--- SELECTED TEXT Enclosed Below ---

Bridge the gap: learn the rules of the narrative paradigm and tell proper stories about your expertise. Don’t just rely on the letters after your name and list of publications on your CV.
5/ Optimism. Forgive me a short sideways step into politics, just to illustrate my final point. My academic clients mostly think Brexit is a catastrophe. My entrepreneur clients see it as a set of problems and opportunities (and by no means the hardest set they face). This is less about politics and more about life experiences.
If you’re an entrepreneur above the age of 30, you are a problem-solver AND a survivor of the biggest economic crash in living memory. Your optimistic world-view has been tried and tested. If you are a career academic, you were insulated from the last recession. And, until Brexit, you never had your world-view so comprehensively challenged. You can still find academics who’ll argue about whether Thatcherism was a disaster for the UK, while entrepreneurs just got on with living in the world she made. The same will apply to Brexit (as ad-man Rory Sutherland recently pointed out).
Bridge the gap: Entrepreneurs are, by nature, optimists. You’ll need to respect that spirit if you’re going to work with them. But also remember, optimists might need a realistic/pessimistic slap in the face every now and then, just to keep their feet on the ground.
*I am an entrepreneur, my wife is an academic. She suggested putting in the line about “massive generalisations”.

--- End of Enclosed SELECTED TEXT ---
--- PROVIDED RECORDS Enclosed Below ---

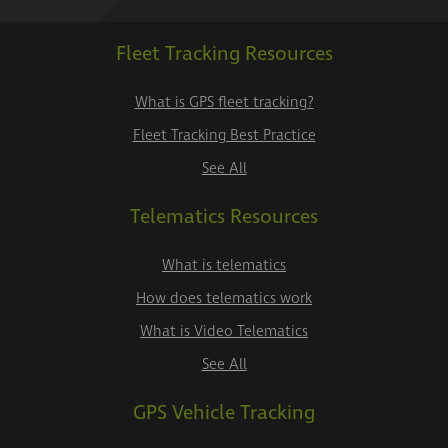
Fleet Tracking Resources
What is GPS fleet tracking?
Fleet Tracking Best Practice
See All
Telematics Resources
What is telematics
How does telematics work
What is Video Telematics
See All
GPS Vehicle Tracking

--- End of Enclosed PROVIDED RECORDS ---
--- PROVIDED RECORDS Enclosed Below ---

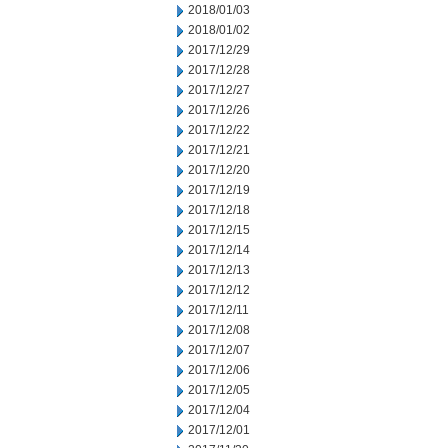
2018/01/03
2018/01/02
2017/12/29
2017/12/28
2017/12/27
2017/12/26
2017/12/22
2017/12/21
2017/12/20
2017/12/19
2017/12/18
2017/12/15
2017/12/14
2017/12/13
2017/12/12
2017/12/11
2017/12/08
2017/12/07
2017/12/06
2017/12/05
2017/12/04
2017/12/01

--- End of Enclosed PROVIDED RECORDS ---

→ **TASK PROMPT**:
In the text about academics and entrepreneurs, how do the writer's entrepreneur clients see Brexit?

→ **OUTPUT**:
They see it as a set of problems and opportunities, and by no means the hardest set they face.